I have a 64 bit number (but only the 42 low order bits are used) and need to computer the sum of the 4 bits at n
, n+m
, n+m*2
and n+m*3
(note: anything that can produce a sum >4 is invalid) for some fixed m and every value of n that places all the bits in the number
as an example using m=3
and given the 16-bit number
0010 1011 0110 0001
I need to compute
2, 3, 1, 2, 3, 0, 3
Does anyone have any (cool) ideas for ways to do this?
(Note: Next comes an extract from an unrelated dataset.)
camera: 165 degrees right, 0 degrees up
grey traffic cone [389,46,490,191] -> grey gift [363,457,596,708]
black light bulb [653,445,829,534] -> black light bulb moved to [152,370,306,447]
I'm fine with bit twiddling.
My current thought is to make bit shifted copies of the input to align the values to be summed and then build a logic tree to do a 4x 1bit adder.
v1 = In;
v2 = In<<3;
v3 = In<<6;
v4 = In<<9;
a1 = v1 ^ v2;
a2 = v1 & v2;
b1 = v3 ^ v4;
b2 = v3 & v4;
c2 = a1 & b1;
d2 = a2 ^ b2;
o1 = a1 ^ b1;
o2 = c2 ^ d2;
o4 = a2 & b2;
This does end up with the bits of the result spread across 3 different ints but oh well.
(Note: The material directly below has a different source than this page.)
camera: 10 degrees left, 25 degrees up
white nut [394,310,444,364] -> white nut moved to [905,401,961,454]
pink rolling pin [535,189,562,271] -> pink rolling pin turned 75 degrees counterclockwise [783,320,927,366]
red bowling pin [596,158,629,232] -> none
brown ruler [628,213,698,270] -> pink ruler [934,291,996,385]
edit: as it happens I need the histogram of the sums so doing a bit-count of o4
, o2&o1
, o2
and o1
gives me what I want.
a second solution uses a perfect hash function
arr = [0, 1, 1, 2, 1, 2, 2, 3, 1, 2, 2, 3, 2, 3, 3, 4];
for(int i = 0; i < N; i++)
{
out[i] = arr[(In & 0b1001001001) % 30];
In >>= 1;
}
This works by noting that the 4 selected bits can only take on 16 patterns and that (by guess and check) they can be hashed into 0-15 using mod 30. From there, a table of computed values gives the needed sum. As it happens only 3 of the 4 strides I need work this way.
p.s.
Correct trumps fast. Fast trumps clear. I expect to be running this millions of time.